The herf is going to be cancelled today, and I hope everyone gets a chance to check this before heading to Easton. An obligation has come up for thunderbucks and I. Also, we realized this event was not very organized and way too last minute.

I'm sorry for anyone who made plans for this and passed on other things. Hopefully very soon here we can plan for a later date in which the event will be many times more worthwhile. 


Sorry again, gorillas! We'll try to do this soon! :ss


----------



## stinkie (Jun 11, 2007)

just got back from the non herf at easton. i checked before i left and nothing about a cancelation. sat for 2.5 hours no show. the sites were truly funny. a very good look at how people with money have no brains. or those without put on the show that they want everyone to think they have money and dont. 

hopfuly will see someone next time. till then.


stinkie:ss


----------



## schweiger_schmoke (Jun 16, 2007)

stinkie said:


> just got back from the non herf at easton. i checked before i left and nothing about a cancelation. sat for 2.5 hours no show. the sites were truly funny. a very good look at how people with money have no brains. or those without put on the show that they want everyone to think they have money and dont.
> 
> hopfuly will see someone next time. till then.
> 
> stinkie:ss


Bro. I am so sorry. You might need to PM me your addy. :tu

Kyle


----------



## rusty pittis (Jun 8, 2007)

would be cool to have one around halloween sometime to see some of the sites.....or hell anytime for that matter


----------



## Triolent (Apr 5, 2007)

stinkie said:


> just got back from the non herf at easton. i checked before i left and nothing about a cancelation. sat for 2.5 hours no show. the sites were truly funny. a very good look at how people with money have no brains. or those without put on the show that they want everyone to think they have money and dont.
> 
> hopfuly will see someone next time. till then.
> 
> stinkie:ss


When, dude. I herf'd with a buddy from about 4:30pm until 8pm or so. I saw a couple people burnin' some stogies and met a couple nice people there. Had a couple nice sticks, a good meal, and some great conversation with a few friends. That's what it's all about though!


----------



## schweiger_schmoke (Jun 16, 2007)

Triolent said:


> When, dude. I herf'd with a buddy from about 4:30pm until 8pm or so. I saw a couple people burnin' some stogies and met a couple nice people there. Had a couple nice sticks, a good meal, and some great conversation with a few friends. That's what it's all about though!
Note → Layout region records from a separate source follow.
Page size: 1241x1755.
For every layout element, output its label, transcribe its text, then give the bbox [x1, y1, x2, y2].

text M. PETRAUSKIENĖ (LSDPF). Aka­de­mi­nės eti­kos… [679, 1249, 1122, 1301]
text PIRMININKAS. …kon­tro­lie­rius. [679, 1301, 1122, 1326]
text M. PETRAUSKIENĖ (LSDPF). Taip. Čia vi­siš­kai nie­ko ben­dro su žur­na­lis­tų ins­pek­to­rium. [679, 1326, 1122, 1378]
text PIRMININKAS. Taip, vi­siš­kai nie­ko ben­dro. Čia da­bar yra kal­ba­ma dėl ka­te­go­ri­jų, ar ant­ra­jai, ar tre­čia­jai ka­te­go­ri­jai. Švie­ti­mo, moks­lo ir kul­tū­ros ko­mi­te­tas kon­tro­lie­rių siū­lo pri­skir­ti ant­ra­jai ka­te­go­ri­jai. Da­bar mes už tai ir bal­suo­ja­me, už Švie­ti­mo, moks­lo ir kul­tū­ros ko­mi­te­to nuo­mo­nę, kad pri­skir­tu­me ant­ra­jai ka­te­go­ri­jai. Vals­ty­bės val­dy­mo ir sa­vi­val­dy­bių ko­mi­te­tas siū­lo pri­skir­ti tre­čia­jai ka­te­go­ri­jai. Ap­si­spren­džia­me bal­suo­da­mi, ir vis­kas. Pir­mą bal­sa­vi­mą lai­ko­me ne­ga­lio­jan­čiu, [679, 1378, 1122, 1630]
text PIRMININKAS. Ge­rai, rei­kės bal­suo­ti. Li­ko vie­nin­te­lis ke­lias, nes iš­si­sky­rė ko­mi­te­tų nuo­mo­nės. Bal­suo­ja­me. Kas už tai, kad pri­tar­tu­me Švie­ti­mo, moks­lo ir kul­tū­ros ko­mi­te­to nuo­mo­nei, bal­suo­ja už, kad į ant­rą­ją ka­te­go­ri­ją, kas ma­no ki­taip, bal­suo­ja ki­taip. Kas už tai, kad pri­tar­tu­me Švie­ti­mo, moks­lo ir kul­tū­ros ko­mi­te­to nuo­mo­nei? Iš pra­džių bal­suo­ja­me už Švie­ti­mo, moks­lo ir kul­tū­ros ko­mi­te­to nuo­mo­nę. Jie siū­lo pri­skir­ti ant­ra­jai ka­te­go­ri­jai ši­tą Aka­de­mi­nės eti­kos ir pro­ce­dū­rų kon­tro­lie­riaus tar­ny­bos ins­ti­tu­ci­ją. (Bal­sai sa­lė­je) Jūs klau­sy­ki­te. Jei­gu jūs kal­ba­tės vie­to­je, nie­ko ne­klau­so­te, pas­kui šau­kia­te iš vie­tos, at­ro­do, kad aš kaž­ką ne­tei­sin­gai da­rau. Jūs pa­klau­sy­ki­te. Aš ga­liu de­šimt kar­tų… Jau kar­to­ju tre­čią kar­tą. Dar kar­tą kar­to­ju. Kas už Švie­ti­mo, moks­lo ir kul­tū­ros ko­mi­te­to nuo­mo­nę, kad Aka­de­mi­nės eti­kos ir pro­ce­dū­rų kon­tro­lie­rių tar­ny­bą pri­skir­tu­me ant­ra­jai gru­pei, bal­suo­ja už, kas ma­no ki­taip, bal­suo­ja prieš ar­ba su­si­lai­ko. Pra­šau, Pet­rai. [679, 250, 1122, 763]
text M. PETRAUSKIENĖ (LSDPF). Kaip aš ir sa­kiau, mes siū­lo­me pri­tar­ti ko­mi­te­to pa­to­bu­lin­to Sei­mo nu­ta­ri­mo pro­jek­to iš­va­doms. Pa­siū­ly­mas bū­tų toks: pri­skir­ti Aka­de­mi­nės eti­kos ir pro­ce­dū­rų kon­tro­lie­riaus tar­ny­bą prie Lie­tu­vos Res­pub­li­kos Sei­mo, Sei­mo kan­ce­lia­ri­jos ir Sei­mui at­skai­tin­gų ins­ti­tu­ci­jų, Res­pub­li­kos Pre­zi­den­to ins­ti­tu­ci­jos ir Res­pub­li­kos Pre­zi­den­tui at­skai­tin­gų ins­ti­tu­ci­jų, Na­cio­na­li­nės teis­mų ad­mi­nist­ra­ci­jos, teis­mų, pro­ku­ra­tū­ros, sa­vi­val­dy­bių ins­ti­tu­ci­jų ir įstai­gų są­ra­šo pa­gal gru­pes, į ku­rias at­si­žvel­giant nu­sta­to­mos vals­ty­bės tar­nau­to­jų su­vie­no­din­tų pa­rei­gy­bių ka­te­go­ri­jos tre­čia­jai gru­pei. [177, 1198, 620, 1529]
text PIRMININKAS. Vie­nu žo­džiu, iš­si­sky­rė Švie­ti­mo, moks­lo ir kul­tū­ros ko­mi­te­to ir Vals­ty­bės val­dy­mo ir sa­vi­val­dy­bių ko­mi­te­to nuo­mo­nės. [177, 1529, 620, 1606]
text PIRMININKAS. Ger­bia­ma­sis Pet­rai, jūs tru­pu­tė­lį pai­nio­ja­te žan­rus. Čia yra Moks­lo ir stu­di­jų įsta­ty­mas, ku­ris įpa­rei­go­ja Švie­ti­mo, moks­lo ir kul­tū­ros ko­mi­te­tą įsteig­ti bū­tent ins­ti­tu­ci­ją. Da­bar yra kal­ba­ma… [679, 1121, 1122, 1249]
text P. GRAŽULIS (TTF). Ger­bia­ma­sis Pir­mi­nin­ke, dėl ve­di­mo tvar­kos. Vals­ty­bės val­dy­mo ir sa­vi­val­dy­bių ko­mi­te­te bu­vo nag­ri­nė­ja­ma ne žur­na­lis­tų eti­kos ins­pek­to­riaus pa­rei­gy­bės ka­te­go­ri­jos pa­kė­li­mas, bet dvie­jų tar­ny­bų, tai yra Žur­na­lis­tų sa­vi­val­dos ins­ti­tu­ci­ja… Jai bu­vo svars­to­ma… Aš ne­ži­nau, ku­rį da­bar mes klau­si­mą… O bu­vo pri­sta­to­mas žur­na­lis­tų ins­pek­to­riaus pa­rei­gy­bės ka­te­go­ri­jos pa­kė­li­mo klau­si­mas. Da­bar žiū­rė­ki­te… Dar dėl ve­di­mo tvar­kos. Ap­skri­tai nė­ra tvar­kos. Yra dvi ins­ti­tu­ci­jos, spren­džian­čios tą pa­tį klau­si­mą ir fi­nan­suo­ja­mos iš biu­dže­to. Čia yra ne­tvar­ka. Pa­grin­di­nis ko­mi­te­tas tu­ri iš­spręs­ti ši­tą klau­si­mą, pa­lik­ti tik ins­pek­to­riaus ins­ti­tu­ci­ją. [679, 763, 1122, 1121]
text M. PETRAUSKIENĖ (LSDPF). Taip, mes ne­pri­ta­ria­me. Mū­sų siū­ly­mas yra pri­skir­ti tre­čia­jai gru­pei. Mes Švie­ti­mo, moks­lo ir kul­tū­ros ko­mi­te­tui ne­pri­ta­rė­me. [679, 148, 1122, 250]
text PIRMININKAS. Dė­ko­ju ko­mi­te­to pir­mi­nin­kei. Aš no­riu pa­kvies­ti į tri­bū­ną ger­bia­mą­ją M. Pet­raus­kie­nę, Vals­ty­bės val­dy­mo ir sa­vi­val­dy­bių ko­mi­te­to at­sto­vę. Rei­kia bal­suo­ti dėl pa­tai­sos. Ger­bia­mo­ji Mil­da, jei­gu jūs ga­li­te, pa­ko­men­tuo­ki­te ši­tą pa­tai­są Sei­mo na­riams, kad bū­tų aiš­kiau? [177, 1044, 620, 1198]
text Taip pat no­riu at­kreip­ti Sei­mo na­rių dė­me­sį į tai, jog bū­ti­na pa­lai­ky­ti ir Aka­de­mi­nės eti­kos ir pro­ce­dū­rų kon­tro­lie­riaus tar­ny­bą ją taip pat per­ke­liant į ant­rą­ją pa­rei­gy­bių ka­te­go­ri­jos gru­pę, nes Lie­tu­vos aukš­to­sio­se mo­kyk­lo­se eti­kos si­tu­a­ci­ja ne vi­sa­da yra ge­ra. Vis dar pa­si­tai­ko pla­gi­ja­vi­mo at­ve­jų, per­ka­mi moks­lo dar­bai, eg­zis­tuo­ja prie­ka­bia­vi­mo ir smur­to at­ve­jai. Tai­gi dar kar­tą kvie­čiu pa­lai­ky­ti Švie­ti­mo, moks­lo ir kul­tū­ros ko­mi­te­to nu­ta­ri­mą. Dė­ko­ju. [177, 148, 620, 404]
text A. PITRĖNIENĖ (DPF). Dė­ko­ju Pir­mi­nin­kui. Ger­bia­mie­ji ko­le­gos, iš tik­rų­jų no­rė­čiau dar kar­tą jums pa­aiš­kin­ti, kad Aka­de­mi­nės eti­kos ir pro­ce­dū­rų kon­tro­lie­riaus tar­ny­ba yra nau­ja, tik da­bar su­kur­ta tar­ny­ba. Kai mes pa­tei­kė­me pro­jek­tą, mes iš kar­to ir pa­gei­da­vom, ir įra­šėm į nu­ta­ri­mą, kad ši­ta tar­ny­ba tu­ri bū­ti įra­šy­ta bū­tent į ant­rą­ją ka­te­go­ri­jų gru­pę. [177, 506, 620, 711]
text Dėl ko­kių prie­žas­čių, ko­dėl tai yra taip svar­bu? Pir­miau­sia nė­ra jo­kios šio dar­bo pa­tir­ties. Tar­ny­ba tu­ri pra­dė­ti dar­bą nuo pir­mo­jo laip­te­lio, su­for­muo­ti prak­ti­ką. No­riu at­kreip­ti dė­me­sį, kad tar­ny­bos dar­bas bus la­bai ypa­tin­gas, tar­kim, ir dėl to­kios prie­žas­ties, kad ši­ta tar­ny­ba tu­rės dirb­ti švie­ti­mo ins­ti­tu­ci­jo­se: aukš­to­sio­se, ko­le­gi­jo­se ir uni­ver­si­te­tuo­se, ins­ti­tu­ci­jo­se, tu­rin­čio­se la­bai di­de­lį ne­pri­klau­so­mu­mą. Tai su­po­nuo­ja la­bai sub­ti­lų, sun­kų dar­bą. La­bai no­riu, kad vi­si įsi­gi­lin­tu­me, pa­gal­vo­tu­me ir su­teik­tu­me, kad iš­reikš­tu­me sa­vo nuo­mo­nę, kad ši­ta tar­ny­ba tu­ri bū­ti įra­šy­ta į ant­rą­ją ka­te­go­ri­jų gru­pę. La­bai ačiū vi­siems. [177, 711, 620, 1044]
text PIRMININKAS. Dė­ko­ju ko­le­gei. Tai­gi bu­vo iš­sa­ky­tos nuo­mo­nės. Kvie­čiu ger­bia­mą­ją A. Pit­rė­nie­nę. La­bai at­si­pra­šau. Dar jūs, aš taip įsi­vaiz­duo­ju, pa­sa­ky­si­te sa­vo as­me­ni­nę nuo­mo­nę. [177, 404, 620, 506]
I'm glad you still had a good time, Ian.

It was kind of a dick move to organize this and then have to bail out. I had a lot of family things going on that day and it would've been tough to try to make it up to Columbus.

Next time, we'll definately have this. :ss


----------



## Buckeye Jack (Oct 10, 2005)

Didn't see this till just now. I was back down visiting friends and family for the long weekend. I met up with the group I used to hang out with when I lived there Sunday. We could have made it one big group. Anyways, I'll be back down on the 14th for my pre-30th-b-day herf.


----------



## Triolent (Apr 5, 2007)

Buckeye Jack said:


> Didn't see this till just now. I was back down visiting friends and family for the long weekend. I met up with the group I used to hang out with when I lived there Sunday. We could have made it one big group. Anyways, I'll be back down on the 14th for my pre-30th-b-day herf.


weehhll.... give us the scoop!


----------



## schweiger_schmoke (Jun 16, 2007)

***********


Any interests on giving this C-Bus herf another shot?


Just let me know! :tu


----------